[DATA SUPPLIED]
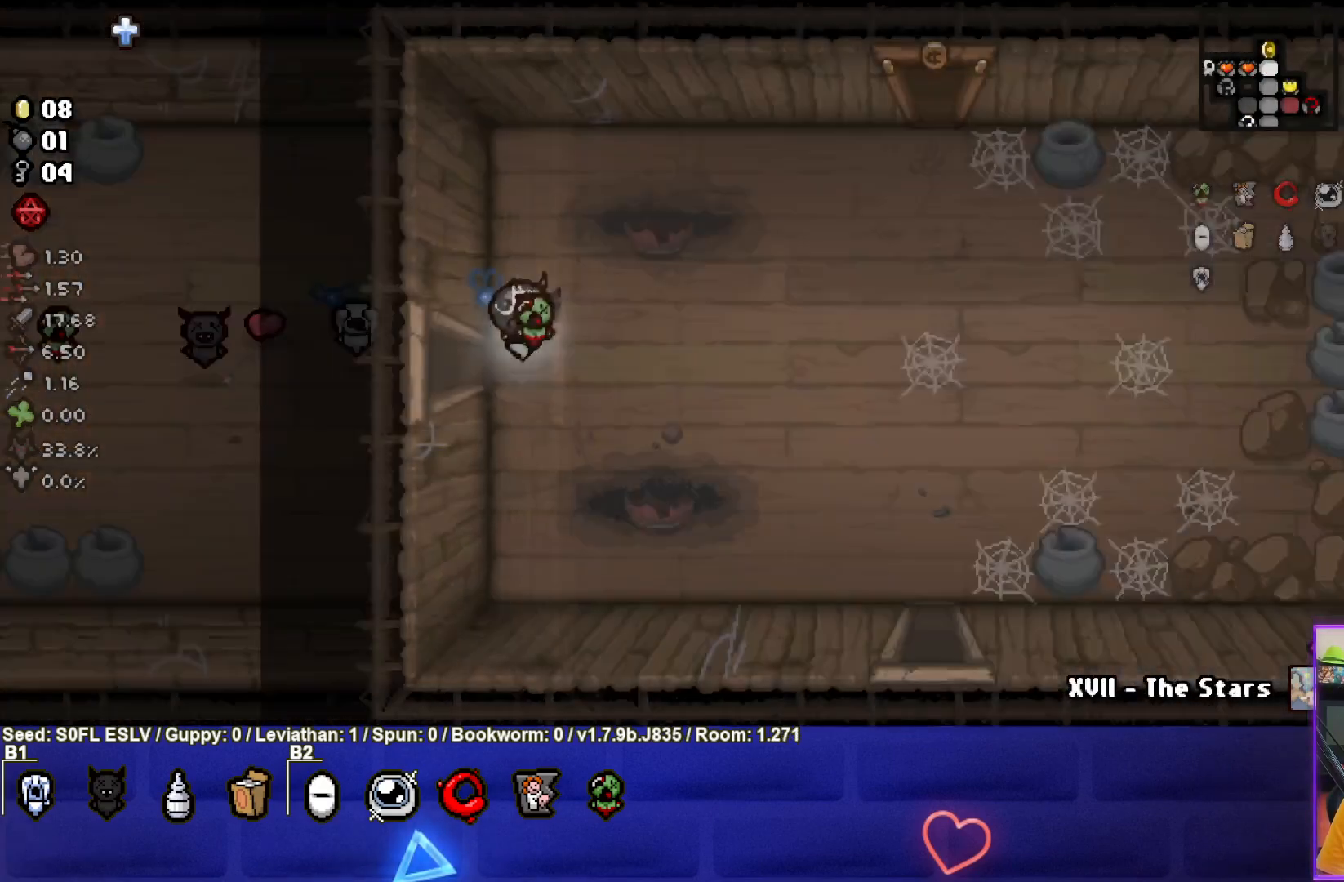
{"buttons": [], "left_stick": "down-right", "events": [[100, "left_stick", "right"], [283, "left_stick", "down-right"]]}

...

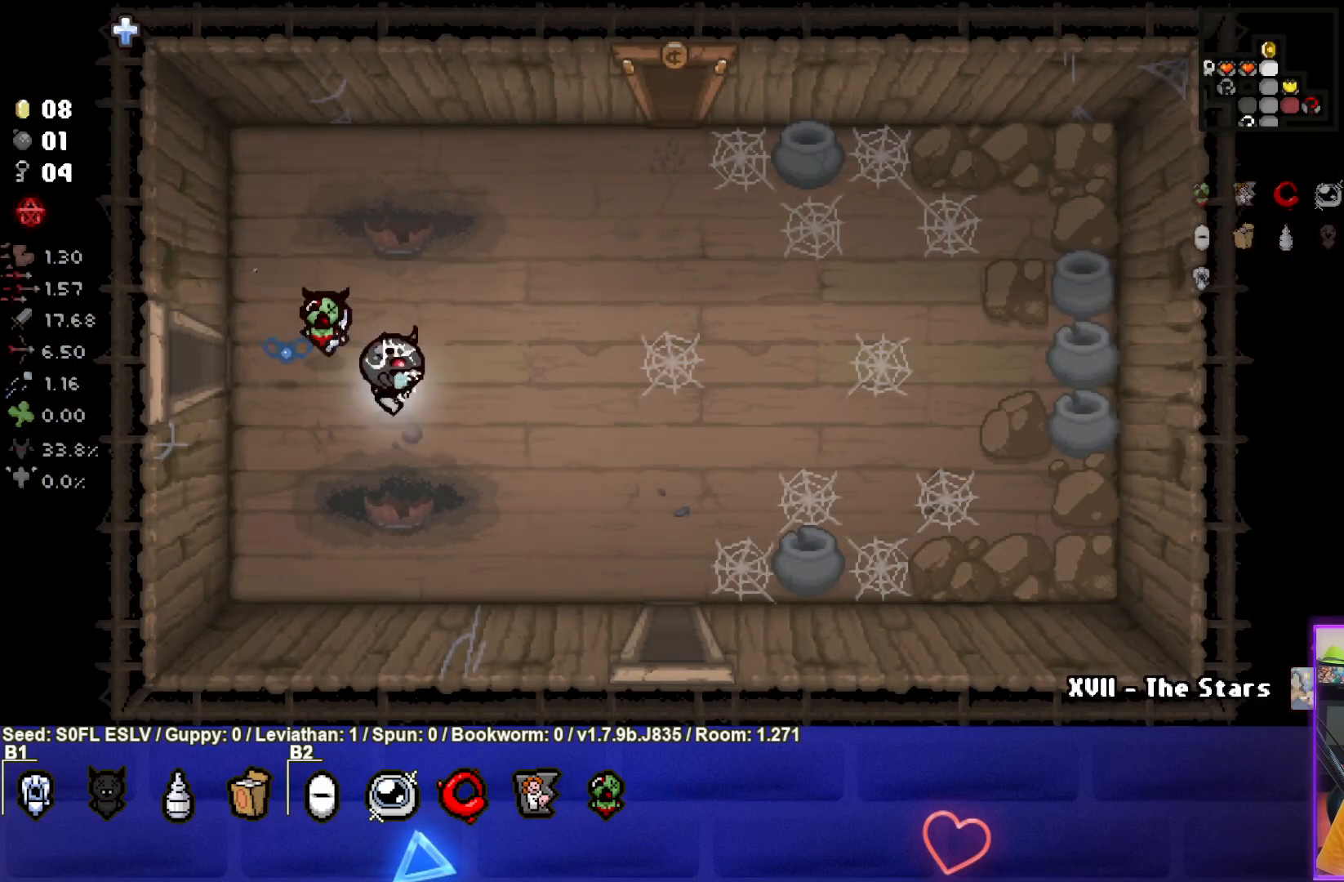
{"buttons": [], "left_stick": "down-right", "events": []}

* * *

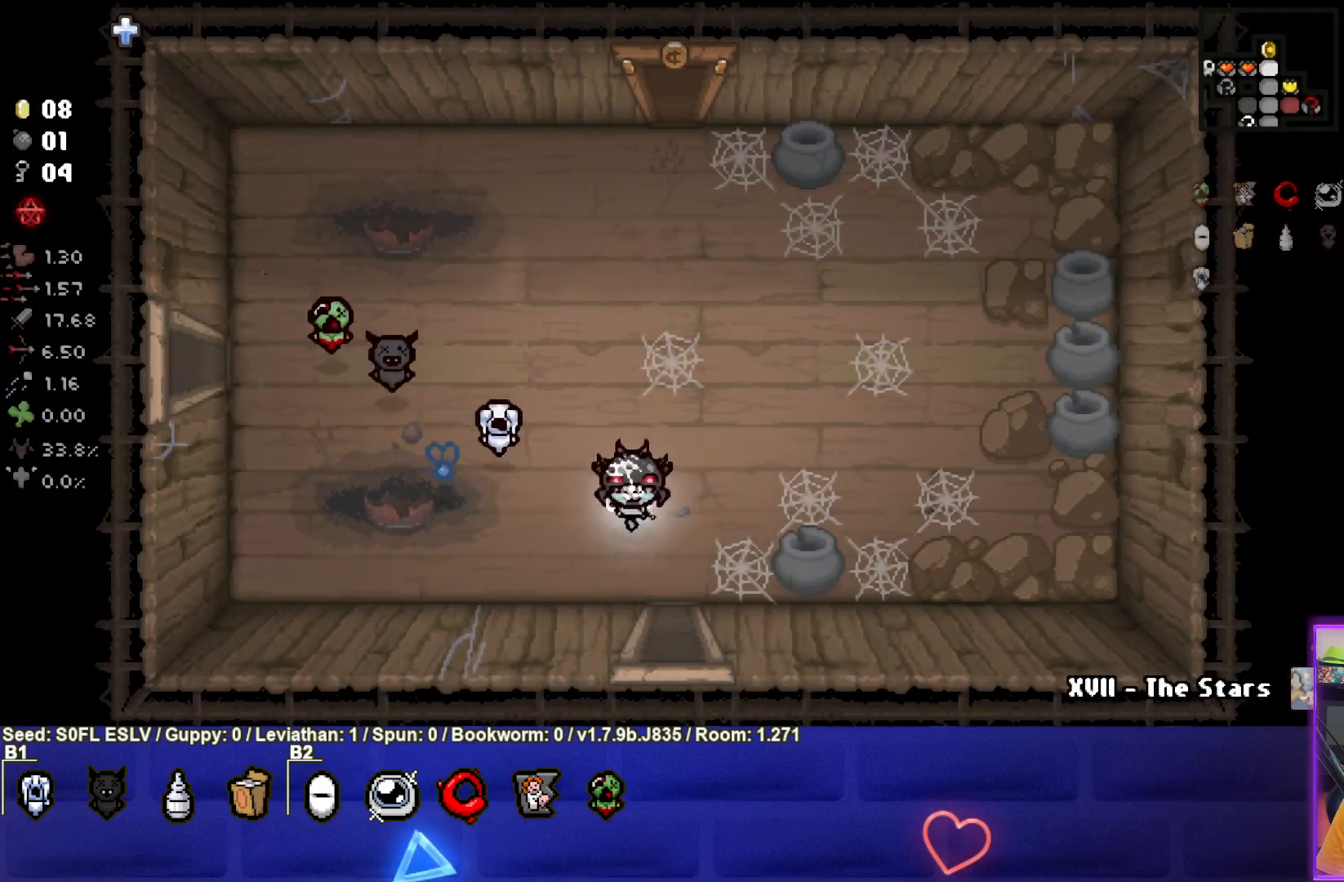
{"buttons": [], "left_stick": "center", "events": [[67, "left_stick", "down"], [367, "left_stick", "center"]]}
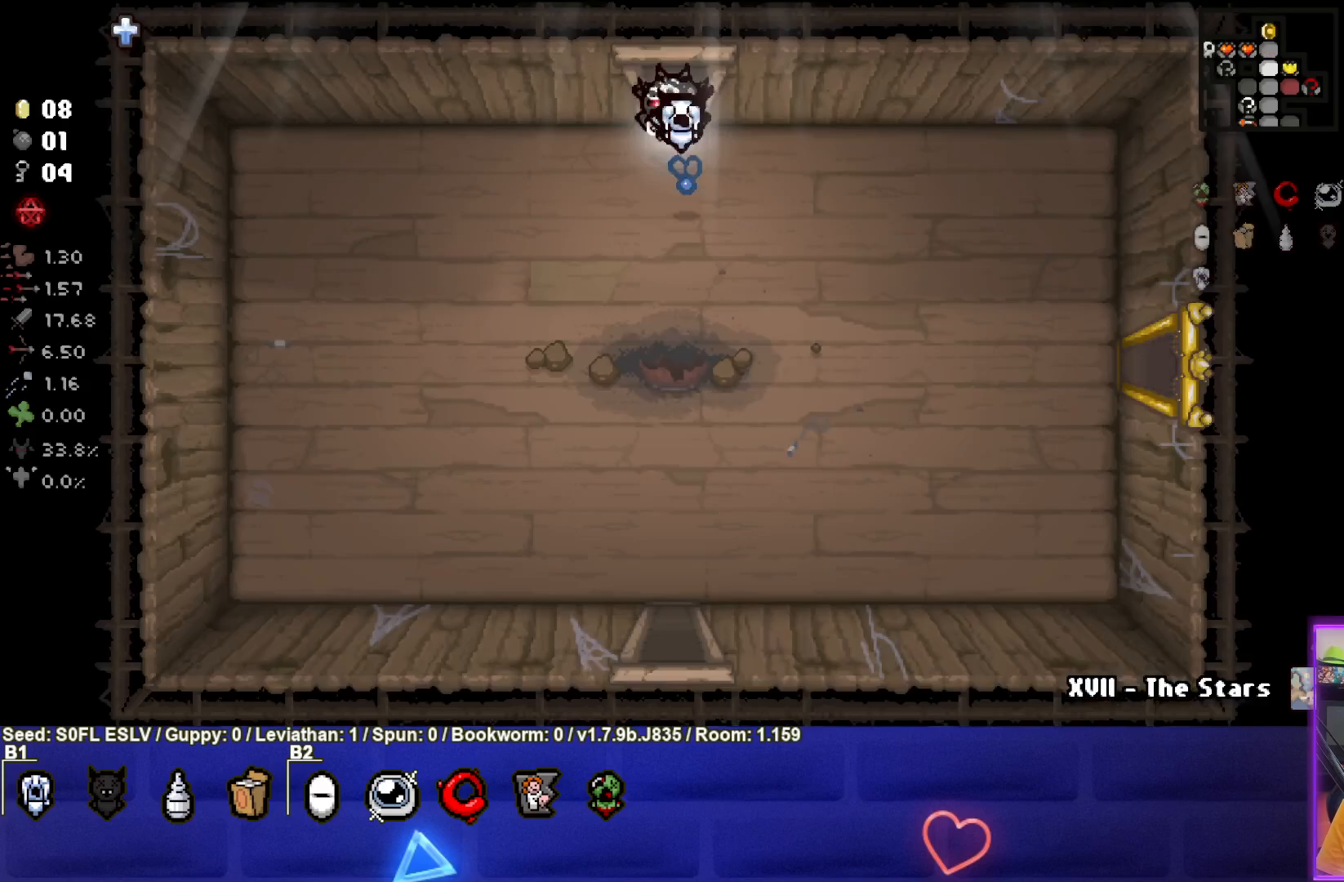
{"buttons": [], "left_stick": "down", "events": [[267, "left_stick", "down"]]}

[WHAT YOU NEED TO DO] Find how many lines of the preceding data contain "right", and answer with that number only.

[ANSWER AREA] 2